Parents from Desert Trails School
Parents rally last January after turning in a petition to transform Desert Trails School.

Desert Trails Elementary School in Adelanto, Calif. has been on the federal watch list for failing schools for six years, with only one-third of sixth-graders at grade level in reading and math. But come next August, it will be transformed into a charter school, thanks to a small group of parents who for the first time enacted major reform under the state’s controversial parent trigger law.

A first of its kind for the nation, California’s Parent Empowerment Act of 2010, or the trigger law, allows parents to force overhauls on low-performing schools.

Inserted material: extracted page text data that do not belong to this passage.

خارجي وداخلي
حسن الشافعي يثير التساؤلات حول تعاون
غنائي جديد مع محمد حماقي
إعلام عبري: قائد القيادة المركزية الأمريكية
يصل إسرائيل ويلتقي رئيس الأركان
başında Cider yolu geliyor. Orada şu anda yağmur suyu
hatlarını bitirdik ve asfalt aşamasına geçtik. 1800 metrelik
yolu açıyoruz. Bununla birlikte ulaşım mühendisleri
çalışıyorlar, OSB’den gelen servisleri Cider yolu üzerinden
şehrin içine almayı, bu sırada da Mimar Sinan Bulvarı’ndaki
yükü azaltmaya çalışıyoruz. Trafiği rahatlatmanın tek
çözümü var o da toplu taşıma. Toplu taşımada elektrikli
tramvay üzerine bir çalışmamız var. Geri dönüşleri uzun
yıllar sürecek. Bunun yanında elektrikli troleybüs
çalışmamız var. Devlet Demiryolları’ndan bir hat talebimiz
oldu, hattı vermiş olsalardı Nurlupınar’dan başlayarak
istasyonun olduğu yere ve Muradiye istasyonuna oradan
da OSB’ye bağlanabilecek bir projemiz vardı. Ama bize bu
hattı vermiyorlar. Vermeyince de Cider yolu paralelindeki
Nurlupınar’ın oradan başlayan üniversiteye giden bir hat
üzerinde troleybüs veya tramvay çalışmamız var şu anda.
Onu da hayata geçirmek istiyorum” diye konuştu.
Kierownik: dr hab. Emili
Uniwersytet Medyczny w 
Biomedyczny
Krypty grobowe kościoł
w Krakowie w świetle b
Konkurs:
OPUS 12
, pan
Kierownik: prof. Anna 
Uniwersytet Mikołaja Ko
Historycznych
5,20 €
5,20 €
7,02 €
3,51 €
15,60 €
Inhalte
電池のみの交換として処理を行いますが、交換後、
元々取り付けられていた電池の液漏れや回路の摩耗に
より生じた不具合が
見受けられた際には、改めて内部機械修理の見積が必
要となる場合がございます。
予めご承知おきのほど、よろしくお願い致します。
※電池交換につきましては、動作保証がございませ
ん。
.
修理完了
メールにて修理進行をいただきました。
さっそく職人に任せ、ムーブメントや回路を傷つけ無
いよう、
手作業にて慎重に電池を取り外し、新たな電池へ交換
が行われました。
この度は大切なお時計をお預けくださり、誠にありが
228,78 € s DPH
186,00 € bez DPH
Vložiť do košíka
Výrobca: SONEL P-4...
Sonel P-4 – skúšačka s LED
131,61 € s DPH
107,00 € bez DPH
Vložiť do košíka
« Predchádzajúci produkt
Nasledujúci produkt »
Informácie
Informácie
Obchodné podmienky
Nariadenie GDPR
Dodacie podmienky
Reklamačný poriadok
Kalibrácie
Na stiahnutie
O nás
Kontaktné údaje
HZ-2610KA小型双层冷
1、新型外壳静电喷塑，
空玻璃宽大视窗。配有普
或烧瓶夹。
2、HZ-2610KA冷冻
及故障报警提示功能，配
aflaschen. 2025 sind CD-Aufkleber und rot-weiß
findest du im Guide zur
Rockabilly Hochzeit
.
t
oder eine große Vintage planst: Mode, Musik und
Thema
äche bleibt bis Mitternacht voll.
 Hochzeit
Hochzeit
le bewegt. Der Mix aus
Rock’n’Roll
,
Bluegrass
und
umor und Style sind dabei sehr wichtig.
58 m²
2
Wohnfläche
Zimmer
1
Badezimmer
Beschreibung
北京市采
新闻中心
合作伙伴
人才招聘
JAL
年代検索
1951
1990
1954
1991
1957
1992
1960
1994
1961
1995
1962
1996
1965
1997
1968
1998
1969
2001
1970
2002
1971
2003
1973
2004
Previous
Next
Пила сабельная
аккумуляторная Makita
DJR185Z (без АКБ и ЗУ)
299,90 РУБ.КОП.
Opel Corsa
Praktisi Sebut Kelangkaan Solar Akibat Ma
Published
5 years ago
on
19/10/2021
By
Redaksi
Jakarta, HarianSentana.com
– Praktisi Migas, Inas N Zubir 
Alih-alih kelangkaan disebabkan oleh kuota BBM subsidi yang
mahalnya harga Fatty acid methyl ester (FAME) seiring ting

If half or more of the parents at any systemically failing school in California sign a petition demanding change, they can sanction reforms, including firing the principal and half the staff or converting to a charter. Seven states have similar laws, and 20 more have legislation in the works.

Desert Trails ranks in the bottom third of California schools with similar demographics, with its achievement score at 699, out of a 1,000-point scale called the Academic Performance Index. The score fell by 13 points just this year. Every student qualifies for free or reduced-price lunch, and one-quarter of students don’t speak English at home, according to the state Department of Education.

“My daughter is not learning there,” says Doreen Diaz, Desert Trails Parent Union coordinator who spearheaded the reform. “It’s unacceptable that children are not being taught everything they need to get them ready for their future.”

After months of court battles, 53 parents chose LaVerne Elementary Preparatory Academy as their charter operator.

Principal David Mobley says local control should be upheld. Last year, the school implemented a comprehensive reform effort called Success for All. Suspensions are down and attendance is up. If given the chance to continue, the school would turn around, he says. “There are some amazing charter schools out there, and some that are really struggling, just like public schools,” says Mobley. “Though we’ve had some issues and concerns, we need to come together and fix those problems, and not use public education as a political place to make a point.”

But supporters say it was and is necessary. “Their vote sends a powerful message to parents across America that they too can have a direct voice in reclaiming and transforming failing schools,” said Ben Austin, executive director of Parent Revolution, the group that lobbied for the law and aided the parents, in a statement. “No parent need ever feel intimidated when they look at what the parents of Desert Trails have achieved.”

The charter proposal was presented in late October, and the district will have 60 days to accept or deny it. If denied, the parent union will appeal to the county, and then to the state.